On the morning of Saturday 3/8/14 we woke up to a beautiful view of the Currituck Sound in the northeastern corner of North Carolina. After a hearty breakfast at a roadside café that just so happened to be the home base of the popular monster truck, Grave Digger, we drove just a few more miles south to the oldest microbrewery in the state, Weeping Radish Farm Brewery. If you have been paying attention to our travels, you know that NC has a booming craft beer scene and it all started here with the work of a Bavarian native, Uli Bennewitz. After moving to America he had a vision to share the delicious beers he had grown up with and decided to open up a traditional German style brewery and restaurant in NC’s popular Outer Banks. So he went to work and ordered brewing equipment to be shipped from Germany, later finding out that his grand vision was an illegal one. At that time it was against the law in NC to sell a brewery’s beer directly to consumers (a 3rd party distributor was required) so in 1985 Uli spearheaded changing those silly laws with a local senator and won, finally opening up his brewery in Manteo on July 4, 1986.
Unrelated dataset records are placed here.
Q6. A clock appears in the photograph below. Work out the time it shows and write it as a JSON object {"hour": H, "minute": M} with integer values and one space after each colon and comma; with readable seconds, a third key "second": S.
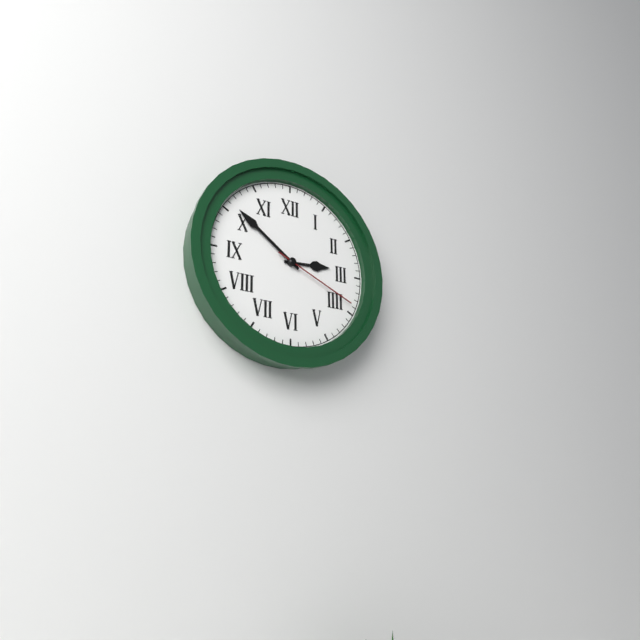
{"hour": 2, "minute": 51, "second": 19}
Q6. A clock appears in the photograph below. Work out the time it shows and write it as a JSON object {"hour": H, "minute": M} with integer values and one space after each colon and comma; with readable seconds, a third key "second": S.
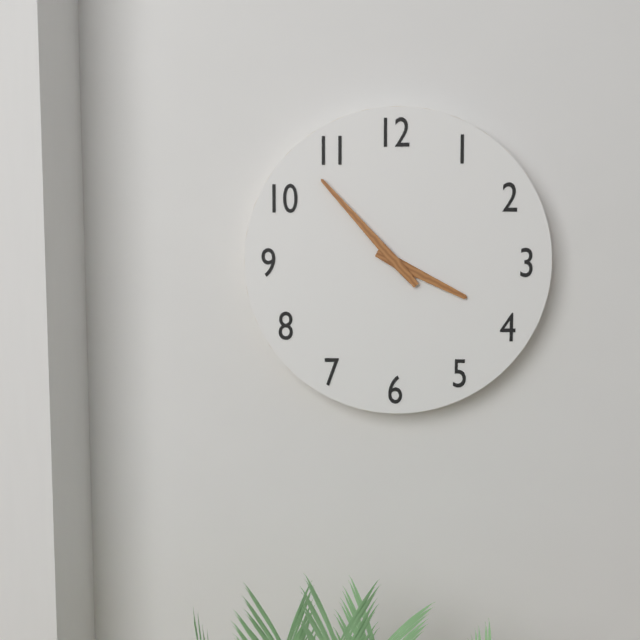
{"hour": 3, "minute": 53}
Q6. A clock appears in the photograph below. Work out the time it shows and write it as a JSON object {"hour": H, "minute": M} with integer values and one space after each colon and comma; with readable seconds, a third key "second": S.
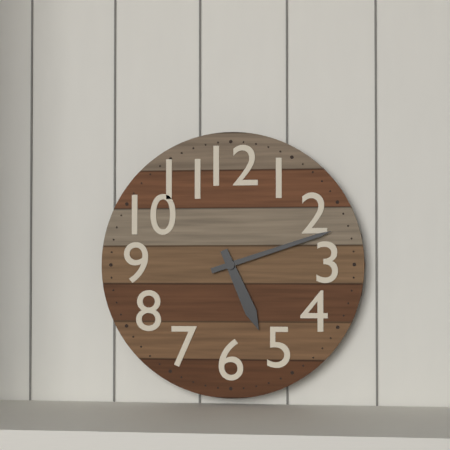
{"hour": 5, "minute": 12}
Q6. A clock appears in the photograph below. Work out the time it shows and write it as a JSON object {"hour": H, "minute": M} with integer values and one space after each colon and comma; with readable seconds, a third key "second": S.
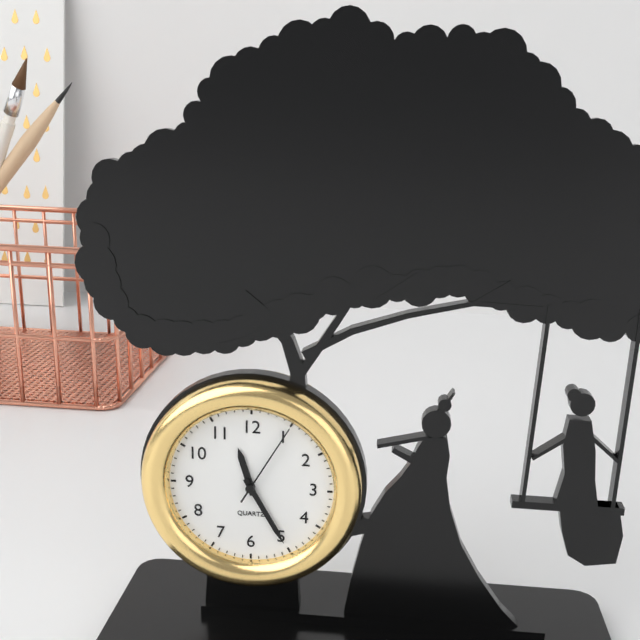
{"hour": 11, "minute": 25, "second": 5}
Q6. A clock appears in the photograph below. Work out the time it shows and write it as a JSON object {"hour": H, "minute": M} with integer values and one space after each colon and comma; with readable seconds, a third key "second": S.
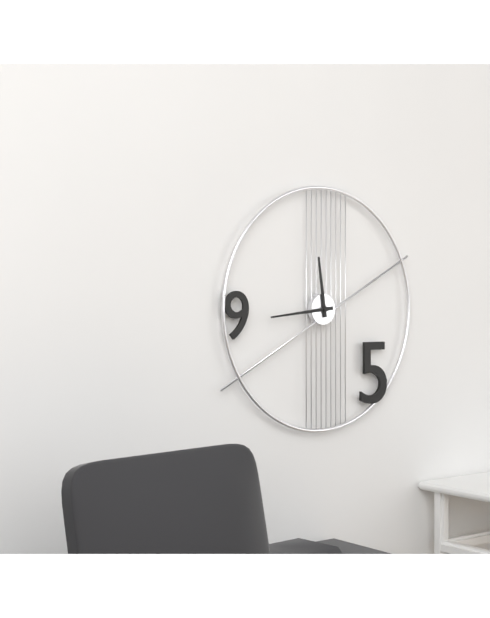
{"hour": 11, "minute": 44}
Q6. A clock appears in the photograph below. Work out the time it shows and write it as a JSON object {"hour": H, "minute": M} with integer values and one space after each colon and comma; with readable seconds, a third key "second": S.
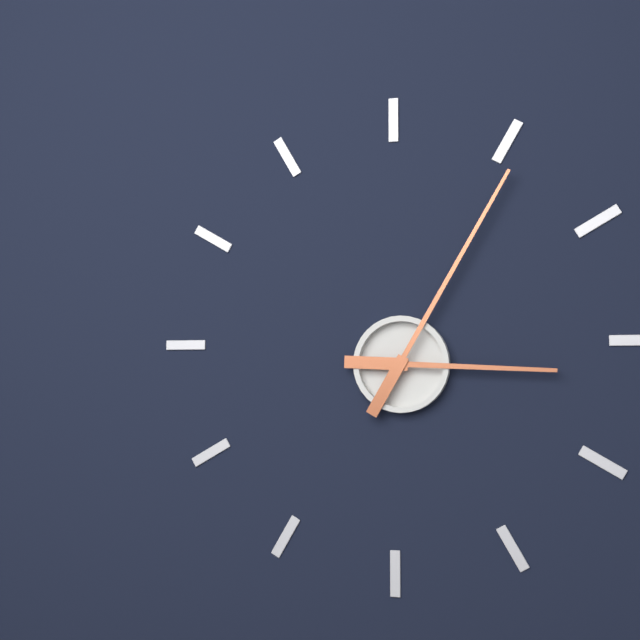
{"hour": 3, "minute": 5}
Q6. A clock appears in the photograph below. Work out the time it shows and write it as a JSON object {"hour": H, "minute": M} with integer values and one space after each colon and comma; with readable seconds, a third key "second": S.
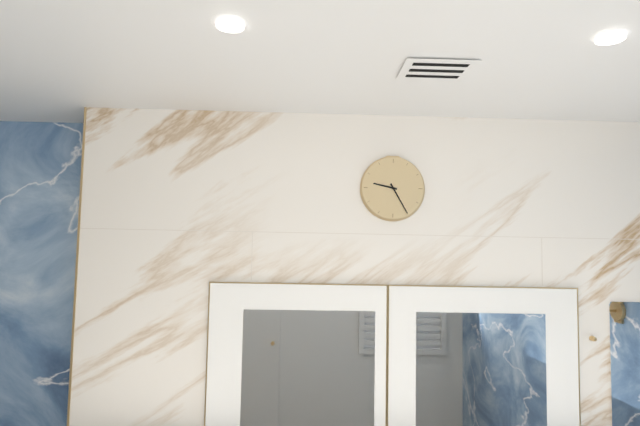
{"hour": 9, "minute": 25}
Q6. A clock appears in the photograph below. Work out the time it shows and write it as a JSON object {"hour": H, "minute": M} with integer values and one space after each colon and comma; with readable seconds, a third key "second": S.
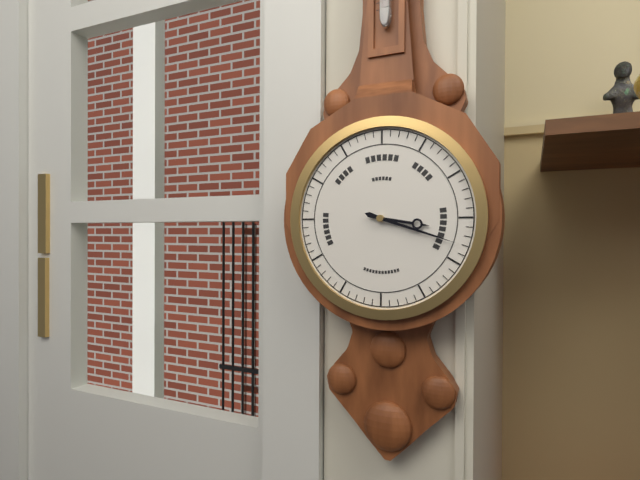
{"hour": 3, "minute": 18}
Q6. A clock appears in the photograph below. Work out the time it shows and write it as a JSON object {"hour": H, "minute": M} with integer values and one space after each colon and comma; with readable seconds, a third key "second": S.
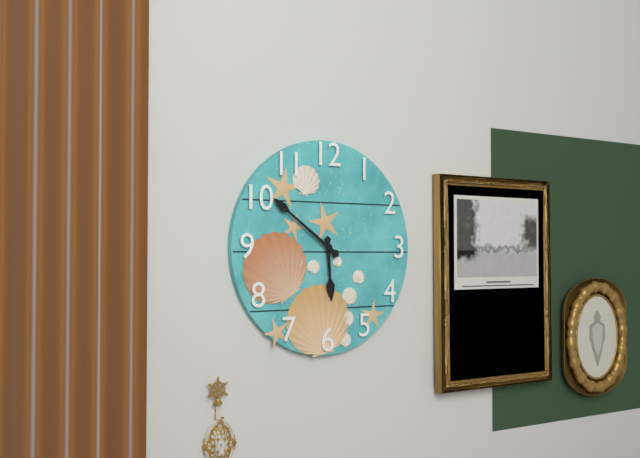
{"hour": 5, "minute": 51}
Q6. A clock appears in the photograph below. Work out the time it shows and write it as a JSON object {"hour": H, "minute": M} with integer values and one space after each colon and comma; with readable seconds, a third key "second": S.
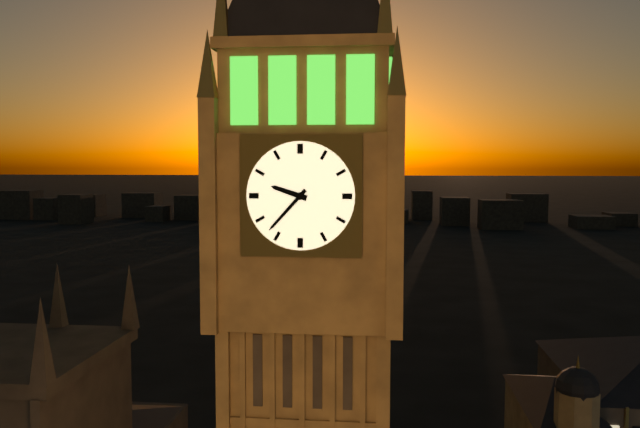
{"hour": 9, "minute": 37}
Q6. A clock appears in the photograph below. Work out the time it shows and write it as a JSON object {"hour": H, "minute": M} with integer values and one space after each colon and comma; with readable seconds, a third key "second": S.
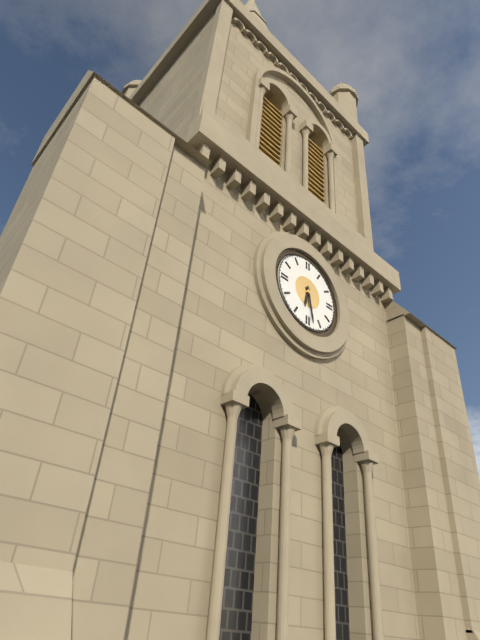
{"hour": 6, "minute": 28}
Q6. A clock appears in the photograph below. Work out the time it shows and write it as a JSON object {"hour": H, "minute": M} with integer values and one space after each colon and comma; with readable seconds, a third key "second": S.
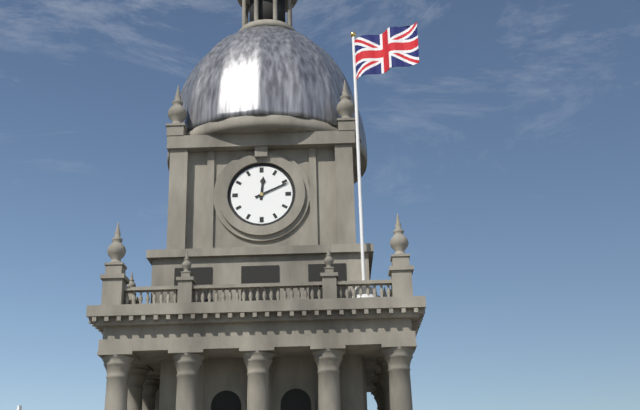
{"hour": 12, "minute": 11}
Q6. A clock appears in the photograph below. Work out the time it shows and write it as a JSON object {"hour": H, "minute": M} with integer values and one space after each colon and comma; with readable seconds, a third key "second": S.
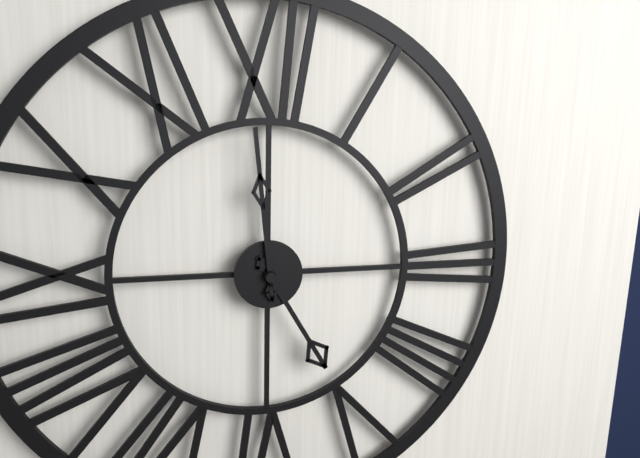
{"hour": 4, "minute": 59}
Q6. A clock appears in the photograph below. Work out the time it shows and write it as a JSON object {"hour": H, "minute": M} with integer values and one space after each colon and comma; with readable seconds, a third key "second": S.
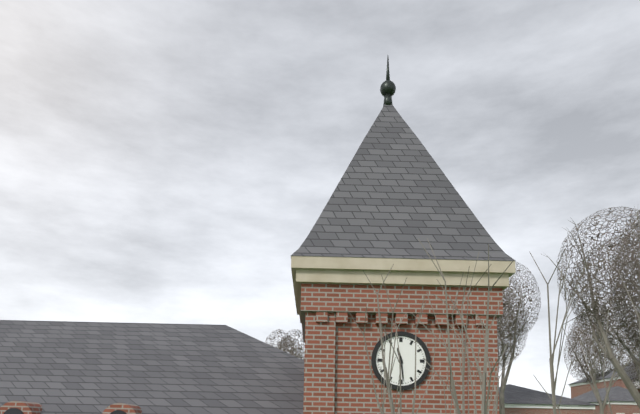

After 20 years at that location, in 2006 the Weeping Radish was moved a short distance north to Grandy in order to allow for some additional space to expand. Nick Williams has been running the brewery side of the business as Brewmaster for the past 5 years and we were able to have a long conversation with him that afternoon along with the Assistant Brewer, Corey. Nick was formally schooled at the Siebel Institute as well as the Doemens Academy in Munich, Germany, giving him a rock-solid foundation for keeping up with Uli’s vision for traditional German lagers. Utilizing a 10 bbl system, the brewpub churned out just under 1,200 bbl this past year which is a little shy of doubling the previous years’ production. Nick did, however, share with us the extremely seasonal nature of brewing on the Outer Banks. Business is booming over the summer as tourists flock to the beaches and pick up plenty of beers along the way. In the winter, though, many businesses in the region are lacking funds and clientele to purchase kegs and Weeping Radish actually closes its doors for the winter months.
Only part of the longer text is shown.